4. Potential Applications
The datasets described in the present paper can be employed in two broad ways: First, network and textual analyses can be used to form a better understanding of how human beings relate to one another and express themselves. The combination of network and psycho-linguistic data is a powerful starting place for social scientists. For example, in the context of a network analysis, Granovetter [
26] has proposed that overlap between otherwise distal social networks can result in important social bonds. This hypothesis could be tested by evaluating the psycho-linguistic similarity of homepages that are proximally versus distally connected.
Second, the present dataset provides insight regarding personal expression and relationships on the Internet in its early years. The community-based structure of Geocities prior to Yahoo!’s acquisition of the service lends itself to network analysis, where community clusters may be clearly identified. For example, the linguistic properties of the “HollywoodHills” community might provide extensive insight into the online social support networks of LGBT individuals. Such results would coincide with previous studies of the use of electronic media as a support system for sexual minorities [
28,
29].
Alternately, extensive network analysis of the links between homepages might reveal differences between the types of communities that existed before and after Yahoo! did away with Geocities’ formal neighborhood structure.
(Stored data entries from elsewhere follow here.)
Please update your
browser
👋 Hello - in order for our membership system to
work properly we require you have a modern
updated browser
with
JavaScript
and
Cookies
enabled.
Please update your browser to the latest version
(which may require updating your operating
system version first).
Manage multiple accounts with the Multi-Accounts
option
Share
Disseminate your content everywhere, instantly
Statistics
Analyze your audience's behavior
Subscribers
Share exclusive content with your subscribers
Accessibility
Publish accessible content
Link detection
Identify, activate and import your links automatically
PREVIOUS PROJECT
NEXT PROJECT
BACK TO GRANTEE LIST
Such an analysis could provide insight into formally imposed online community structures versus those which form naturally.
An even more informative analysis could be possible by combining the datasets provided: for example, one could examine the extent to which different modalities of emotional expression changed across time, and the extent to which diverse types of expression form distinct communities that can be identified through social network analysis.
In fact, the present data have already been used to further our understanding of how early online expression compared to more contemporary forms of electronic communication: the linguistic properties of Geocities personal homepages were analyzed and compared to those of Facebook and Twitter posts. This revealed that personal expression on the early Internet was, in fact, more intrinsically social (at least as measured by word counts) than more contemporary “social” network services [
19,
20]. This type of analysis could easily be extended and expanded by including network properties and longitudinal variables to further expand our understanding of how personal expression over the Internet has changed over the past 20 years.
It is my hope that other researchers will find ways to utilize this dataset that would be impossible to identify by a single researcher or lab.